▶ WHAT TO DO
Verbatim copy, images omitted: return the full listing.

--- DATA SECTION Enclosed Below ---

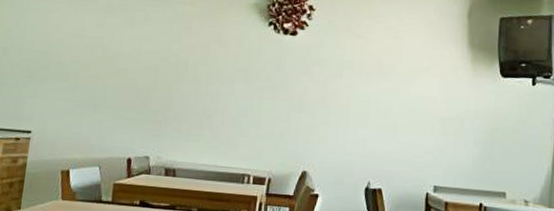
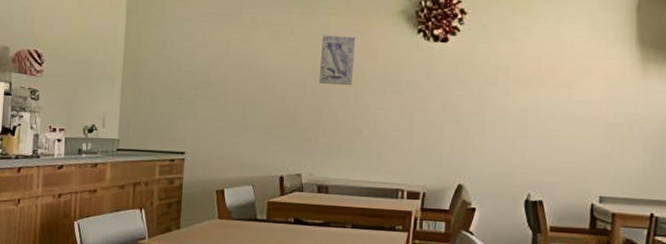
wall art: none [171,22,210,73] -> present [318,35,356,86]

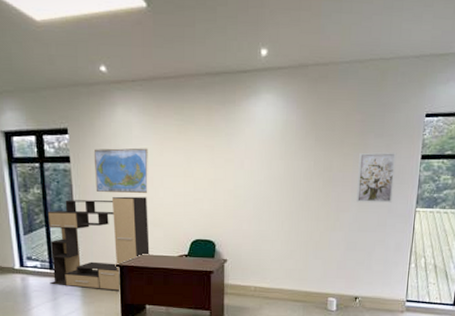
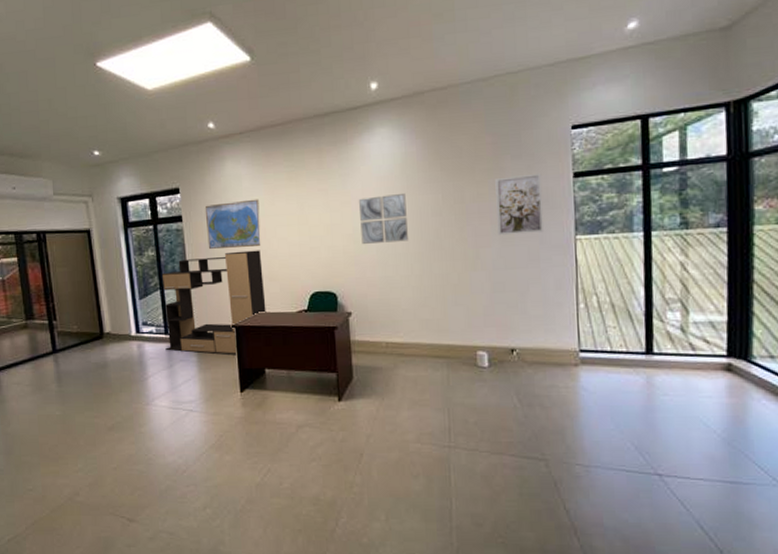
wall art: none [241,157,283,201] -> present [358,194,409,244]

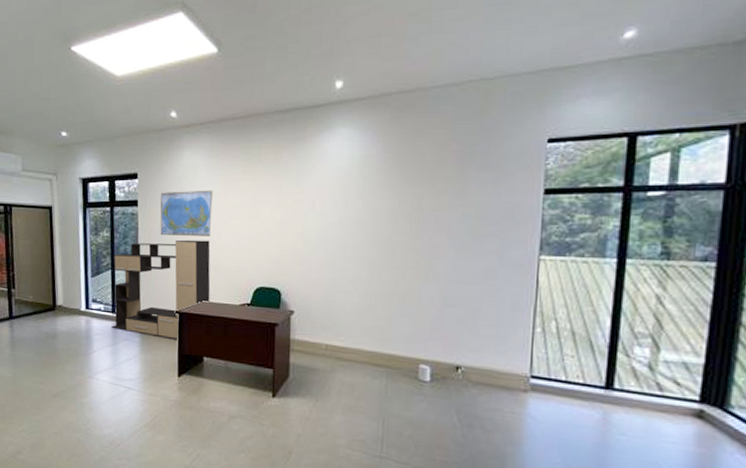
wall art: present [358,194,409,244] -> none [311,196,361,245]
wall art: present [495,173,544,236] -> none [455,186,509,249]

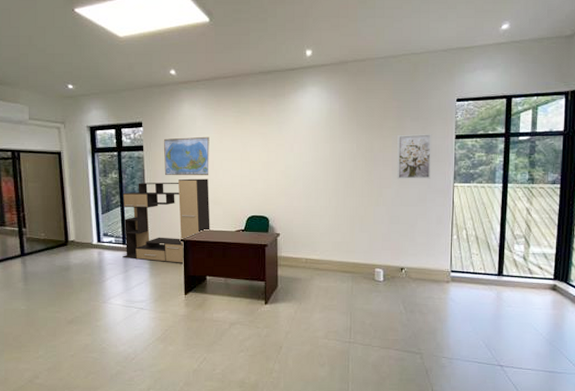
wall art: none [455,186,509,249] -> present [397,133,432,180]

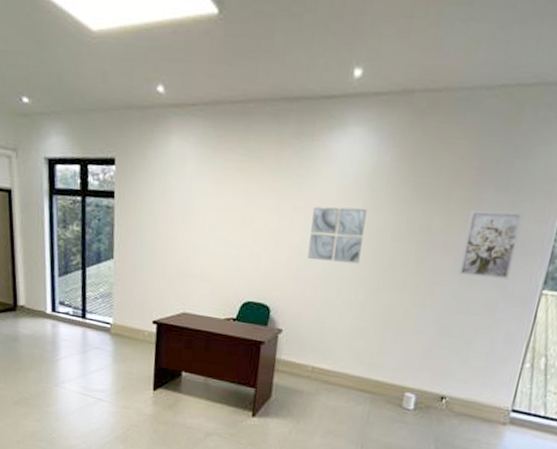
media console: present [122,178,210,264] -> none [81,241,196,353]
world map: present [163,136,210,175] -> none [139,184,203,241]
wall art: none [290,141,329,179] -> present [307,206,367,264]

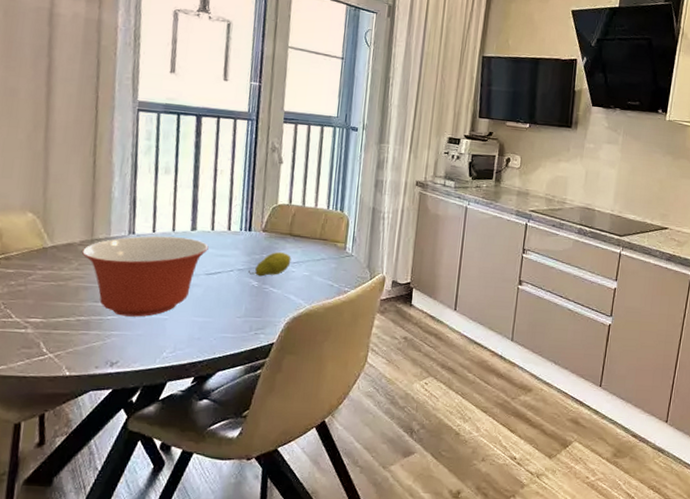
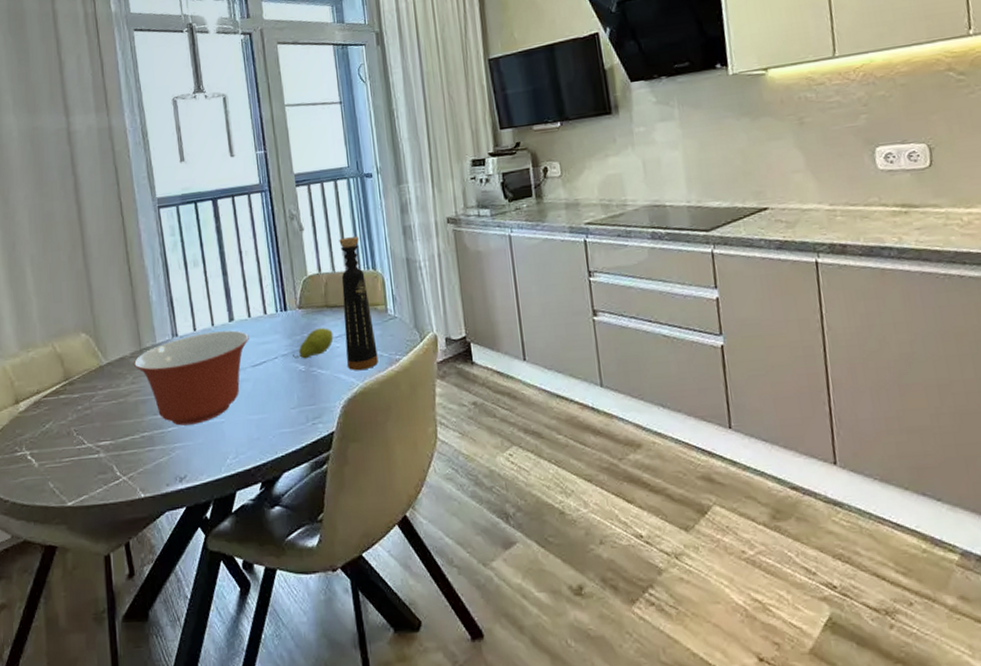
bottle: none [299,178,333,295] -> present [339,236,378,371]

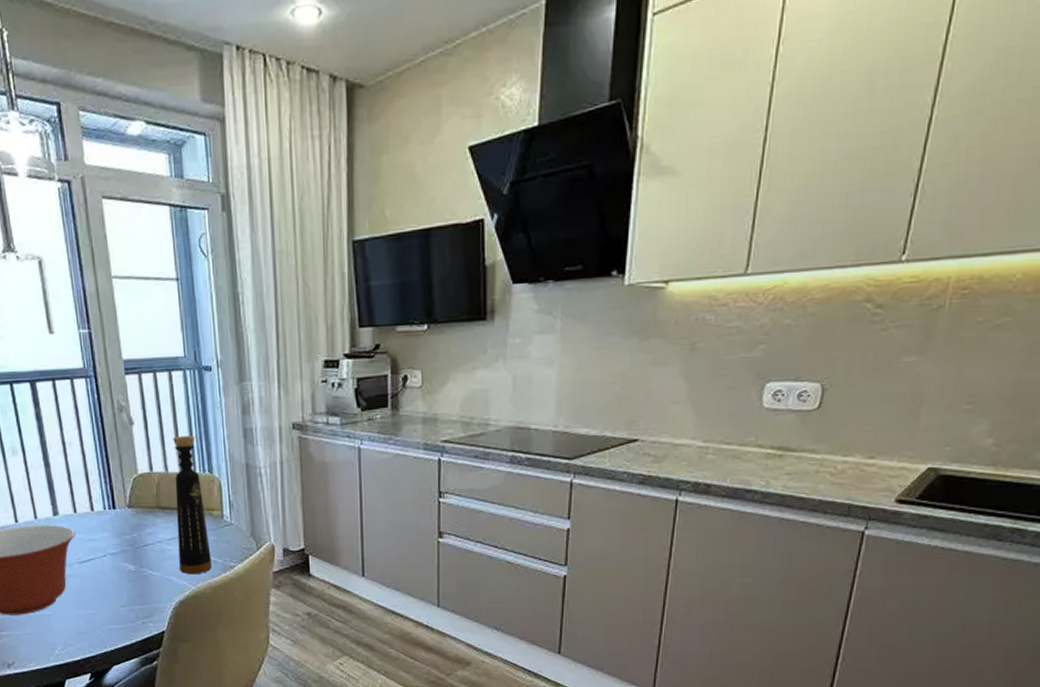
fruit: present [293,328,334,359] -> none [122,529,165,559]

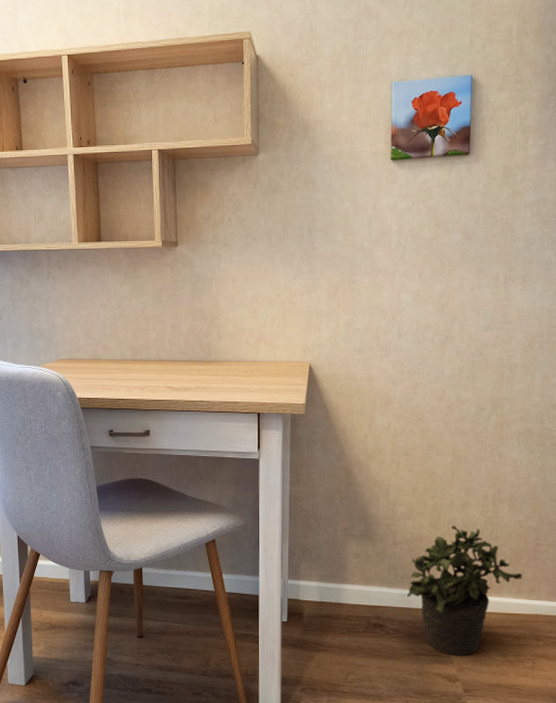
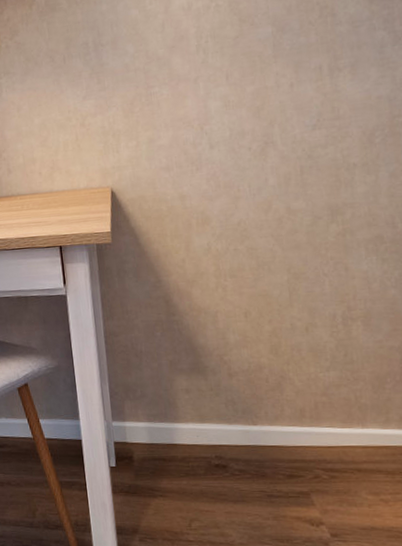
potted plant: present [407,525,522,656] -> none [250,351,390,497]

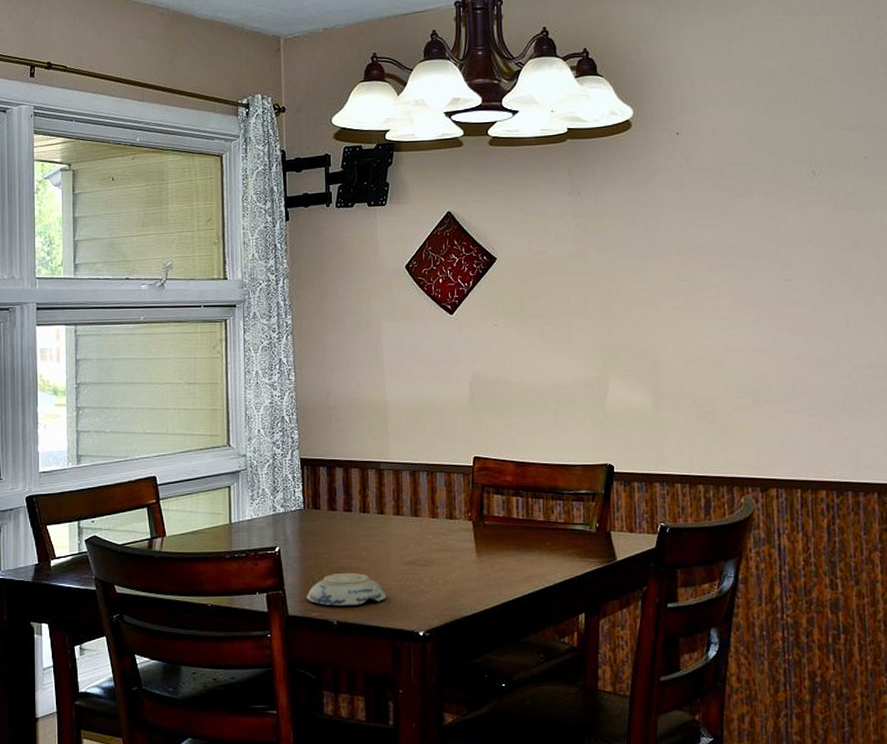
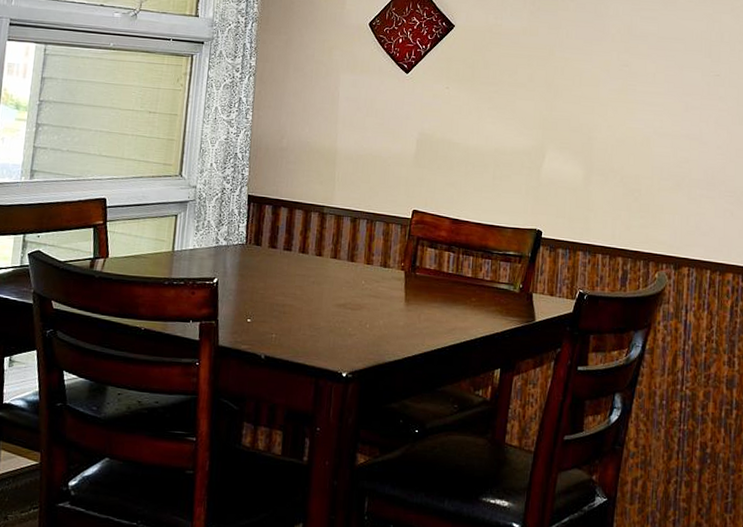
decorative bowl: present [306,572,386,606] -> none [238,309,315,342]

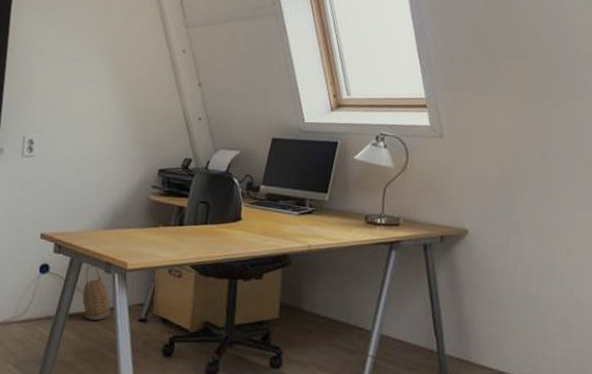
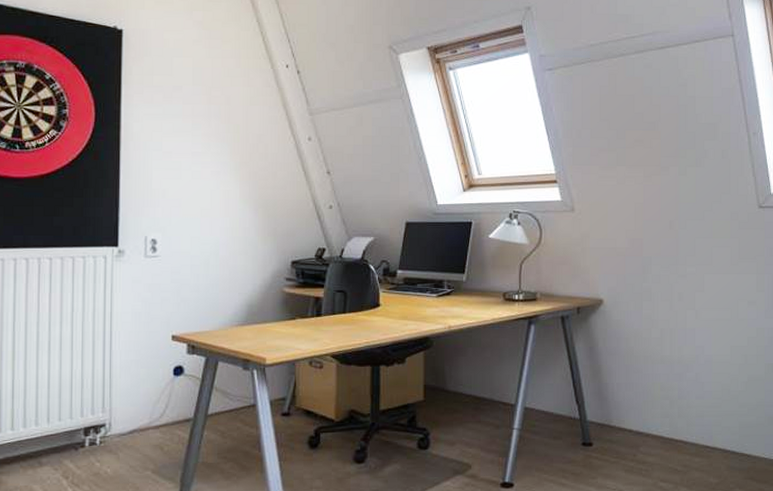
basket: present [82,264,111,321] -> none [221,362,251,419]

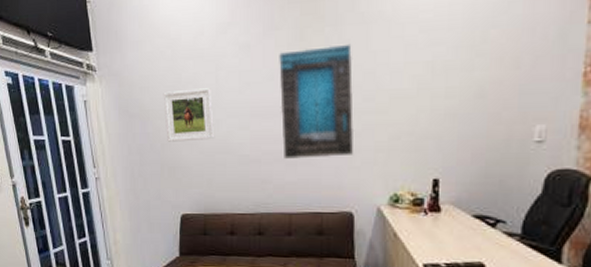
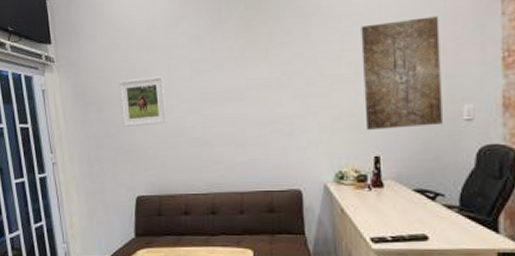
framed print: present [279,43,355,160] -> none [227,34,300,142]
wall art: none [426,25,516,151] -> present [361,16,442,131]

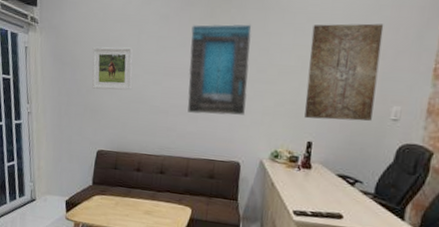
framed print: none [227,34,300,142] -> present [187,23,252,116]

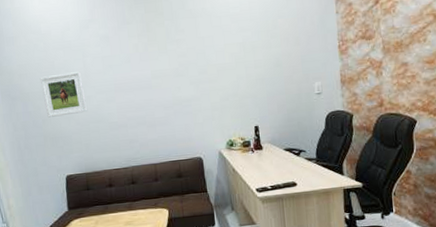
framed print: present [187,23,252,116] -> none [132,32,197,123]
wall art: present [304,23,384,121] -> none [237,15,301,107]

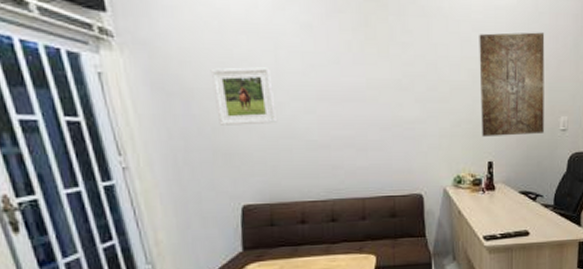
wall art: none [237,15,301,107] -> present [479,32,545,138]

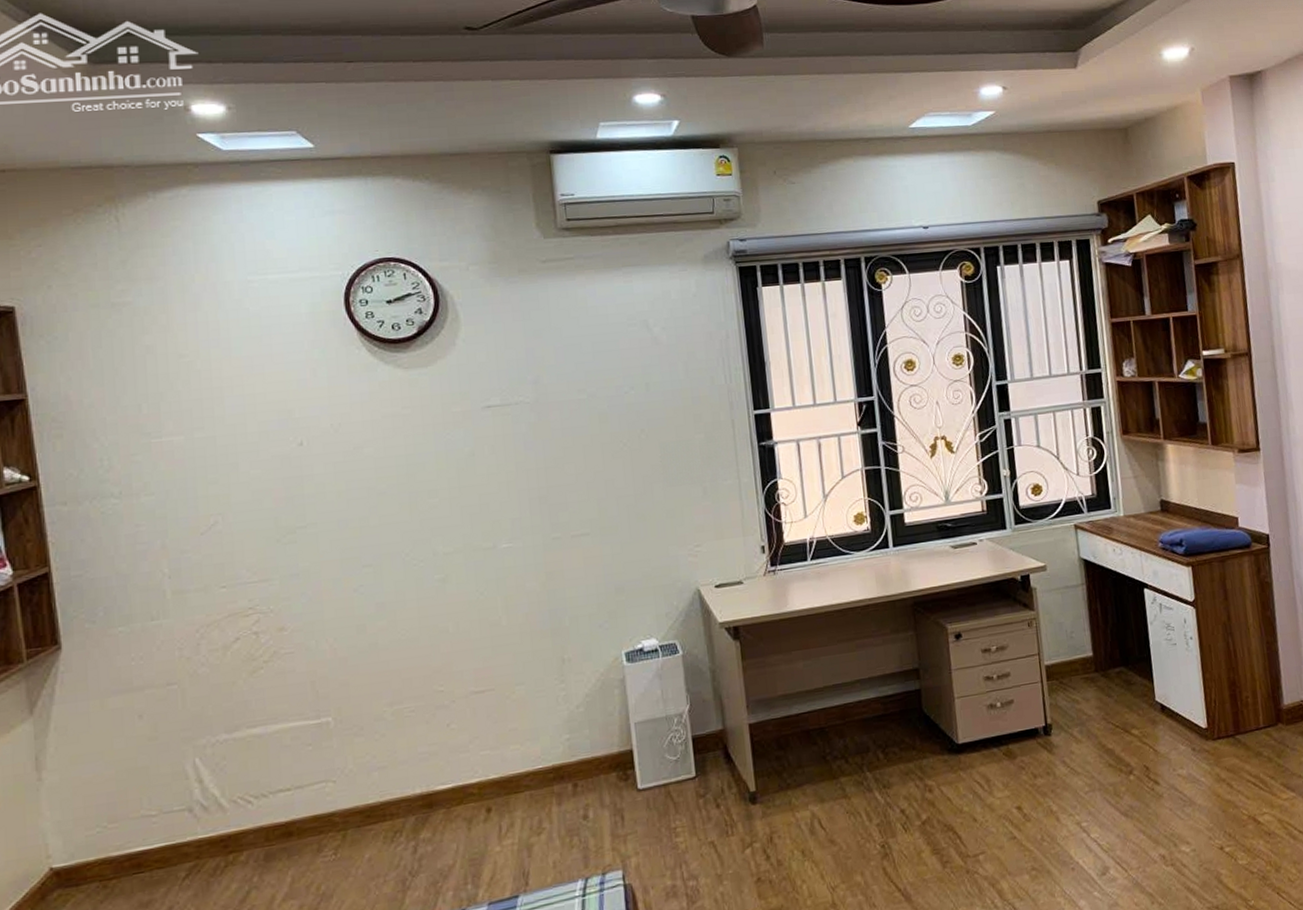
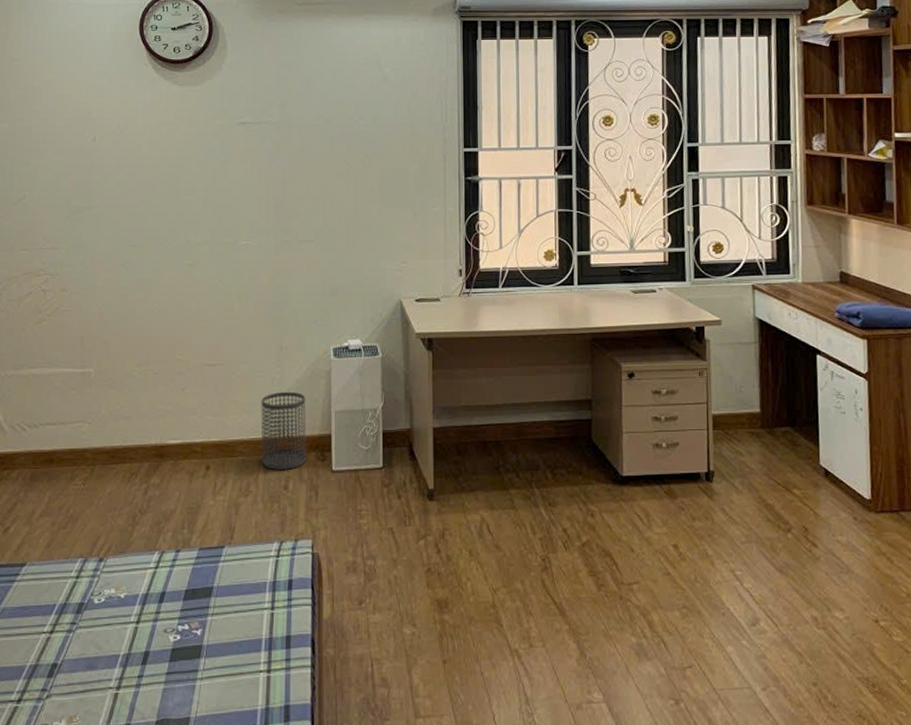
wastebasket: none [545,708,607,800] -> present [261,391,307,470]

--- End of Enclosed DATA SECTION ---

▶ ANSWER BOX
wall art: none [171,22,210,73] -> present [318,35,356,86]

wall art: none [241,157,283,201] -> present [358,194,409,244]

wall art: present [358,194,409,244] -> none [311,196,361,245]
wall art: present [495,173,544,236] -> none [455,186,509,249]

wall art: none [455,186,509,249] -> present [397,133,432,180]

media console: present [122,178,210,264] -> none [81,241,196,353]
world map: present [163,136,210,175] -> none [139,184,203,241]
wall art: none [290,141,329,179] -> present [307,206,367,264]

bottle: none [299,178,333,295] -> present [339,236,378,371]

fruit: present [293,328,334,359] -> none [122,529,165,559]

potted plant: present [407,525,522,656] -> none [250,351,390,497]

decorative bowl: present [306,572,386,606] -> none [238,309,315,342]

basket: present [82,264,111,321] -> none [221,362,251,419]

framed print: present [279,43,355,160] -> none [227,34,300,142]
wall art: none [426,25,516,151] -> present [361,16,442,131]

framed print: none [227,34,300,142] -> present [187,23,252,116]

framed print: present [187,23,252,116] -> none [132,32,197,123]
wall art: present [304,23,384,121] -> none [237,15,301,107]

wall art: none [237,15,301,107] -> present [479,32,545,138]

wastebasket: none [545,708,607,800] -> present [261,391,307,470]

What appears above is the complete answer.